Hepatitis

Link to article at PubMed

2020 Aug 16. In: StatPearls [Internet]. Treasure Island (FL): StatPearls Publishing; 2020 Jan–.

ABSTRACT

Hepatitis means inflammation of the liver. Viruses most commonly cause hepatitis. But drugs, alcohol, toxins, and certain diseases, including autoimmune diseases, can also cause hepatitis. When viruses cause hepatitis, it is called viral hepatitis. Usually, in the United States, three kinds of viral hepatitis are found - Hepatitis A, Hepatitis B, and Hepatitis C. There are other kinds of viral hepatitis like Hepatitis D and Hepatitis E, but these are less common. Some types of hepatitis are mild, but some can be serious. Some types of hepatitis are self-limiting. Some forms of hepatitis can be treated with medications, while some types of viral hepatitis are preventable with vaccines. Hepatitis of less than six months duration is called acute hepatitis. When it lasts longer than six months, it is called chronic hepatitis.
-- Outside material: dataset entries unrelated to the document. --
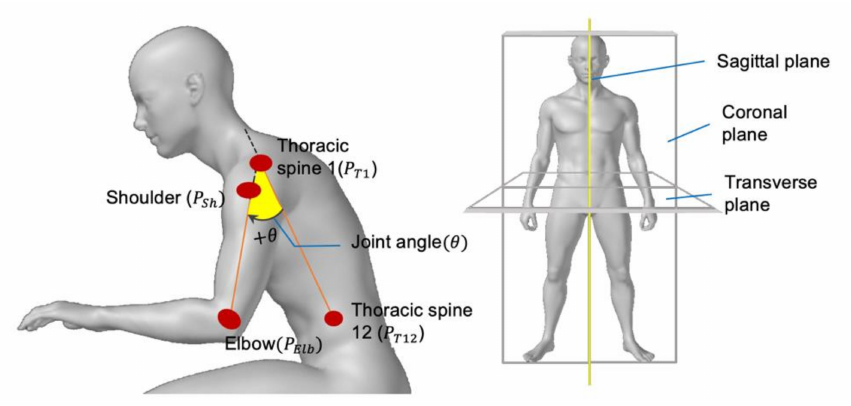
Figure 3. Body coordinates where joint angle is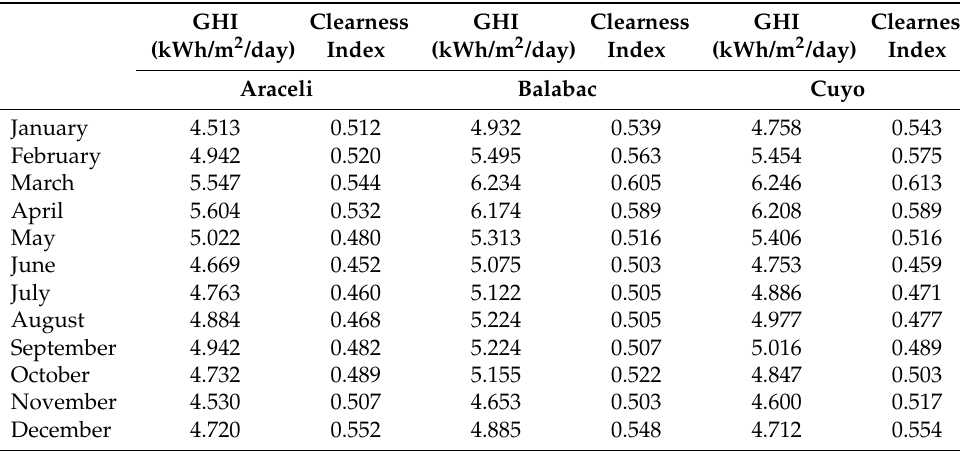
Table 2. Monthly average solar GHI and clearness index.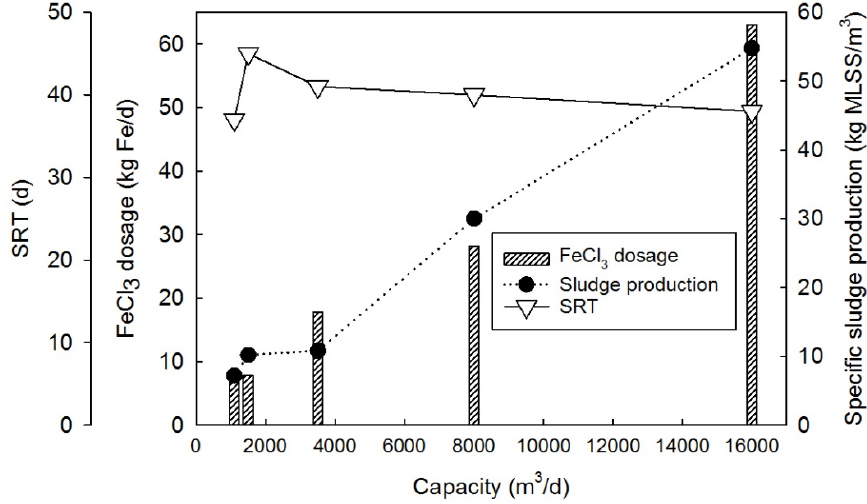
Figure 4. FeCl 3 dosage and sludge production from the full-scale DMBR TM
Chronic hepatitis that is diagnosed late and/or remains untreated or suboptimally treated, especially the one caused by viral infections, can lead to significant morbidity and mortality and can cause permanent liver damage including liver fibrosis, cirrhosis, jaundice, gastrointestinal bleed, abdominal swelling or ascites, fulminant liver failure, hepatocellular carcinoma, and even death.